### Task brief
Copy exactly the lines of the data below that run from the line holding "is Content Marketing And Why is it Important?" through the line holding "Establish Yourself as a Thought Leader", both ends included.
****************
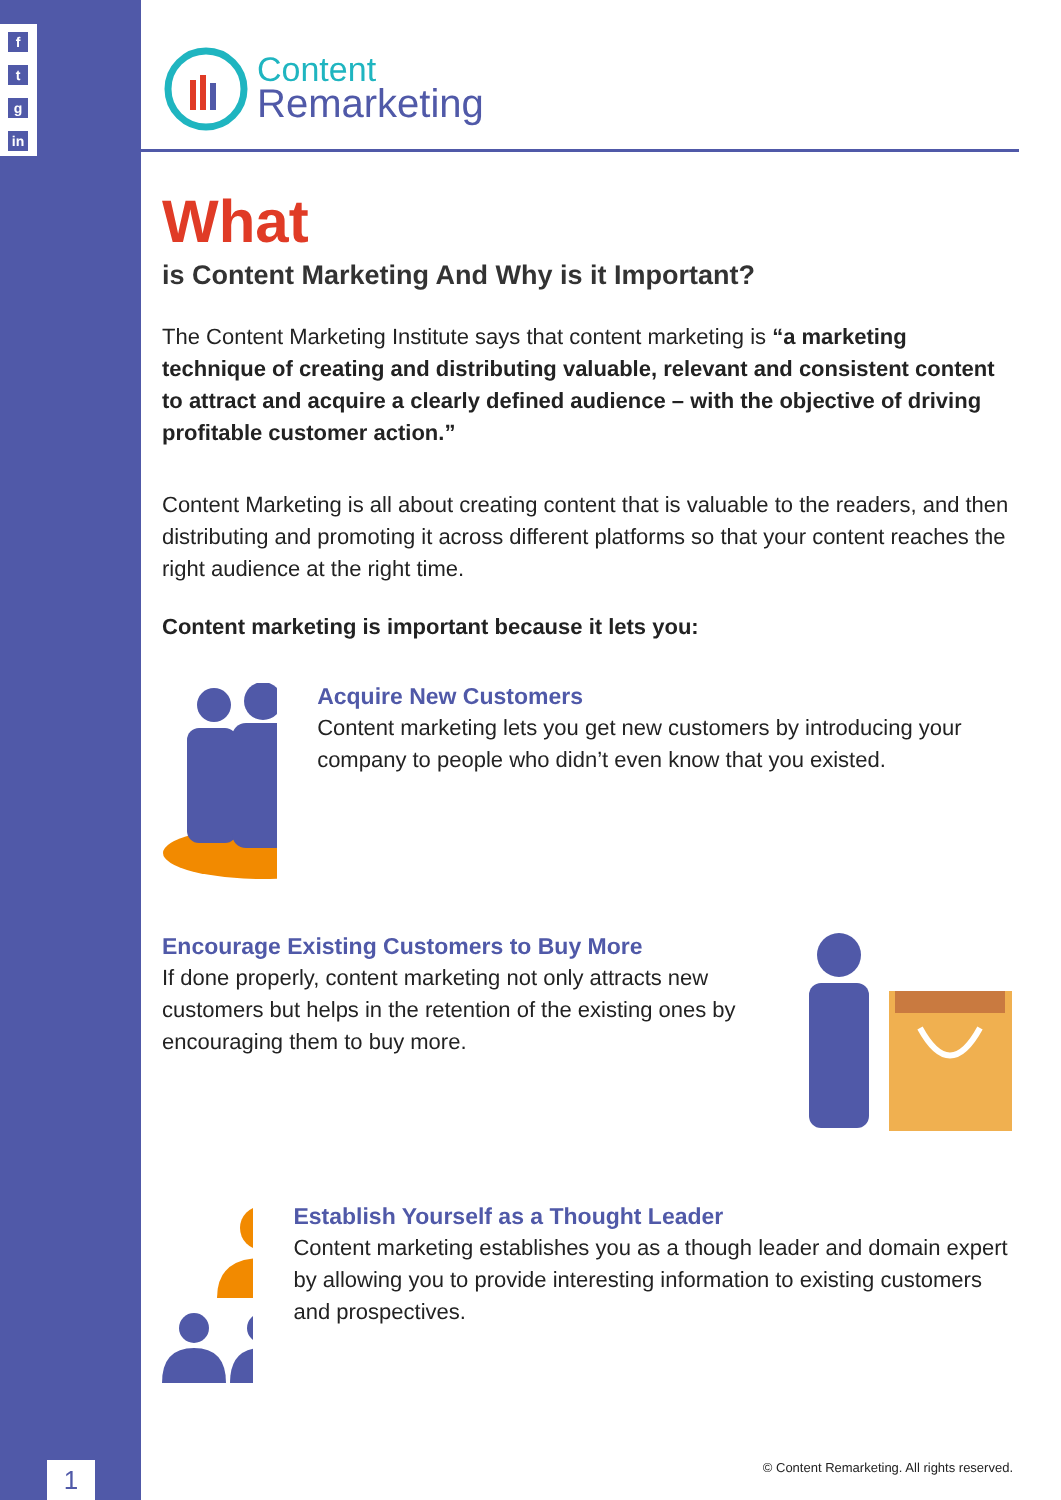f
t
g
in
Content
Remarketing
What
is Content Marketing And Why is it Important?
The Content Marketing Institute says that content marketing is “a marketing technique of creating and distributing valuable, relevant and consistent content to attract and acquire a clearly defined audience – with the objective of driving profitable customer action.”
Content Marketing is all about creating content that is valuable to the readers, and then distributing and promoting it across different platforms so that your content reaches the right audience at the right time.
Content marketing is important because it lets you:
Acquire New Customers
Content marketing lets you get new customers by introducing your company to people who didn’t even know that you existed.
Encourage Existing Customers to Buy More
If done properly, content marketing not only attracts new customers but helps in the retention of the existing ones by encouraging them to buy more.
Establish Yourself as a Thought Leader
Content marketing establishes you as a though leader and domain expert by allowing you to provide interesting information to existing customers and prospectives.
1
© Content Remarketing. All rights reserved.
****************
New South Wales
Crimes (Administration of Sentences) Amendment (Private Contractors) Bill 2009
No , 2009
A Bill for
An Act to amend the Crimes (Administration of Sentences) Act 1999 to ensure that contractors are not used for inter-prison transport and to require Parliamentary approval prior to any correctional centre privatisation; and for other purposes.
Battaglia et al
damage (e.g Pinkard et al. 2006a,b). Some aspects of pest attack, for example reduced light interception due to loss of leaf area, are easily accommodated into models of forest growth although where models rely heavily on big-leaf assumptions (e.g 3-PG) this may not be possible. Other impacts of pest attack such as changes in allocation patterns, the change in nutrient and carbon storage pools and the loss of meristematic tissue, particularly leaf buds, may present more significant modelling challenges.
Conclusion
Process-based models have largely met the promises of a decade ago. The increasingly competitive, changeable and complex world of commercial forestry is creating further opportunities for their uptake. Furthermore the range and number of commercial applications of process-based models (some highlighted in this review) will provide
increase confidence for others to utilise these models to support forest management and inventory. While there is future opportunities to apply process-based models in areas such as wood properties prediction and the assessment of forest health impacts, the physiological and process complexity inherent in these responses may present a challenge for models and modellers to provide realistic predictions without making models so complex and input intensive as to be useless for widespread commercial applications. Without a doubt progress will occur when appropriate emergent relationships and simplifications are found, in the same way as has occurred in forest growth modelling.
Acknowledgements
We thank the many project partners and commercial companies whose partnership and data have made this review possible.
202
****************
### Solution below
is Content Marketing And Why is it Important?
The Content Marketing Institute says that content marketing is “a marketing technique of creating and distributing valuable, relevant and consistent content to attract and acquire a clearly defined audience – with the objective of driving profitable customer action.”
Content Marketing is all about creating content that is valuable to the readers, and then distributing and promoting it across different platforms so that your content reaches the right audience at the right time.
Content marketing is important because it lets you:
Acquire New Customers
Content marketing lets you get new customers by introducing your company to people who didn’t even know that you existed.
Encourage Existing Customers to Buy More
If done properly, content marketing not only attracts new customers but helps in the retention of the existing ones by encouraging them to buy more.
Establish Yourself as a Thought Leader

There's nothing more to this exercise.